Task material
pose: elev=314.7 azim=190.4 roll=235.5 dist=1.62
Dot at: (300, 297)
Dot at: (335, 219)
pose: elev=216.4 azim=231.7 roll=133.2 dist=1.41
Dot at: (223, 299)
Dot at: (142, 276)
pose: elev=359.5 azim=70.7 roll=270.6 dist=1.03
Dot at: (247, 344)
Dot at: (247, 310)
--
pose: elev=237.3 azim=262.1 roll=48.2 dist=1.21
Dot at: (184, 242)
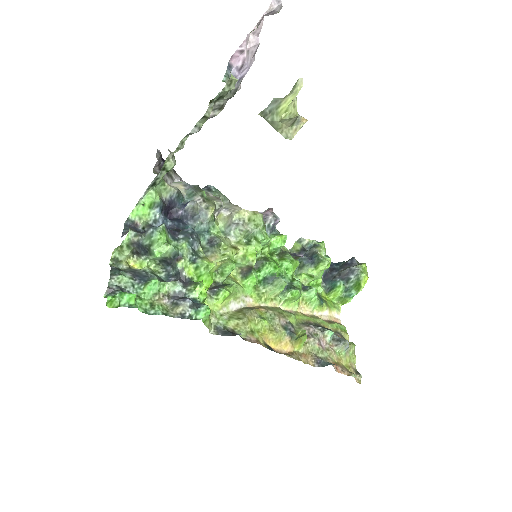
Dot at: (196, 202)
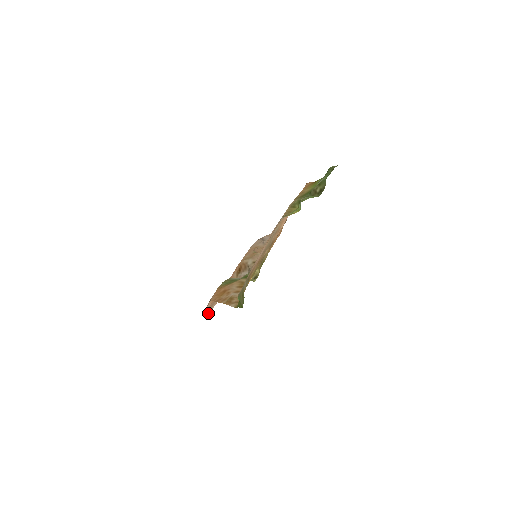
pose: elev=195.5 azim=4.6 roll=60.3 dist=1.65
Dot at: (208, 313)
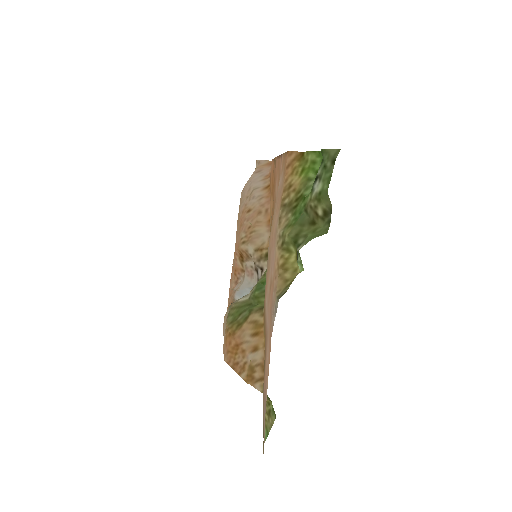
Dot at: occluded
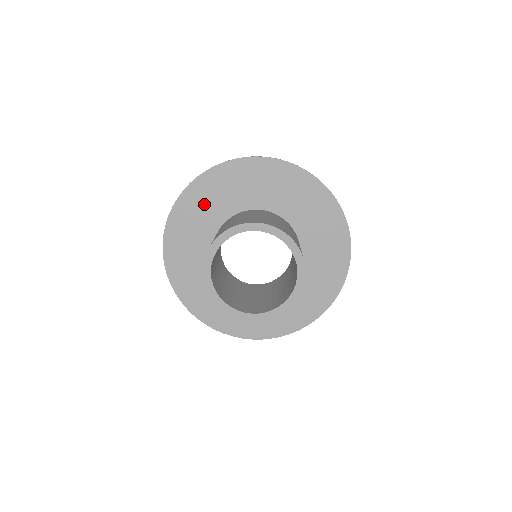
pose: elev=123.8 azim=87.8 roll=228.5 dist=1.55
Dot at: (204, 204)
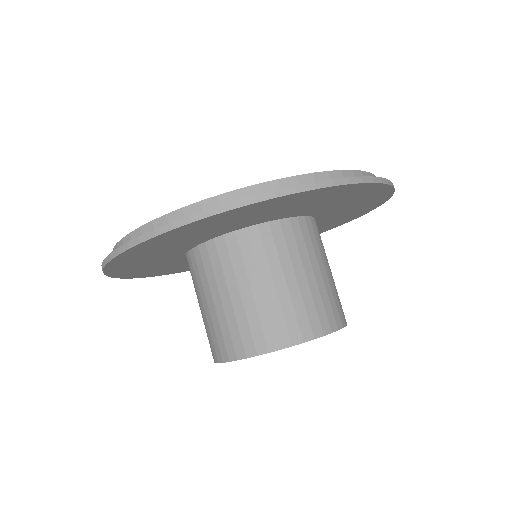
--
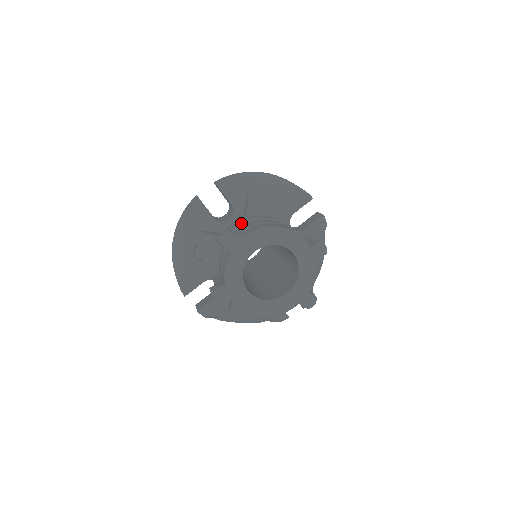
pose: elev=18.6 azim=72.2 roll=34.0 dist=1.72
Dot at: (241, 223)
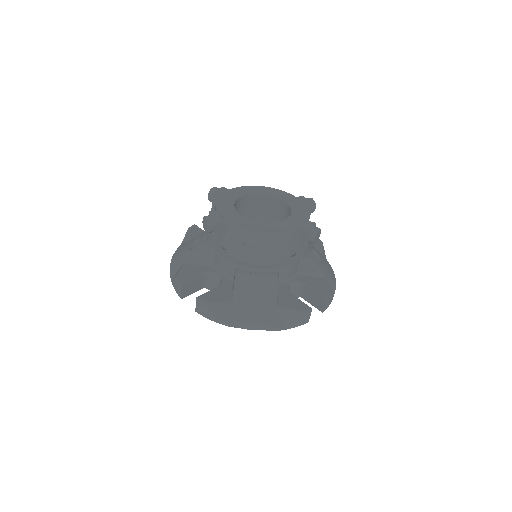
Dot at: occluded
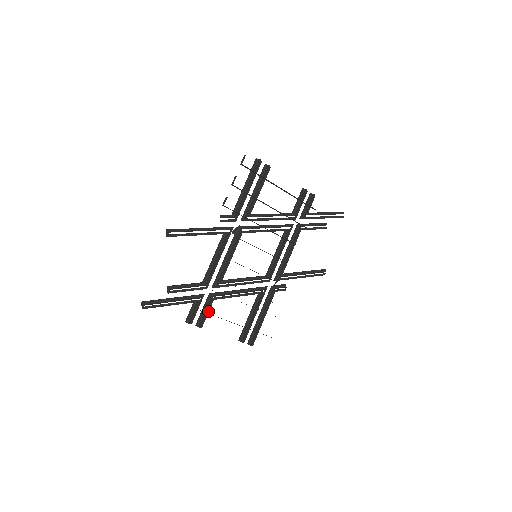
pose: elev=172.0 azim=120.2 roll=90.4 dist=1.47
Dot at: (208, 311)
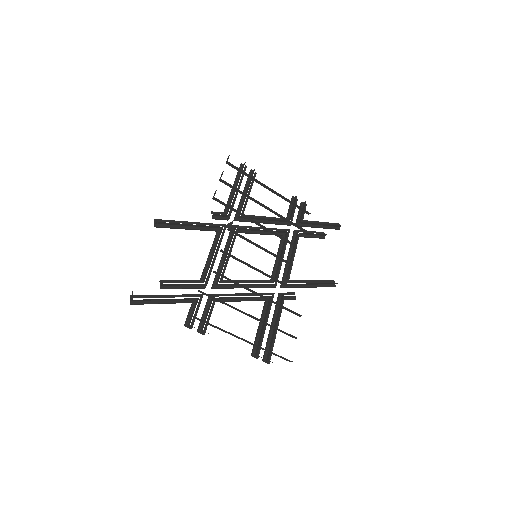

Stated exercise
Rewrite the stretch of the listing from "pose: elev=123.8 azim=87.8" through "Dot at: (204, 204)", changing "Dot" to "Marker" and leaving everything else the same.

Answer for the task
pose: elev=123.8 azim=87.8 roll=228.5 dist=1.55
Marker at: (204, 204)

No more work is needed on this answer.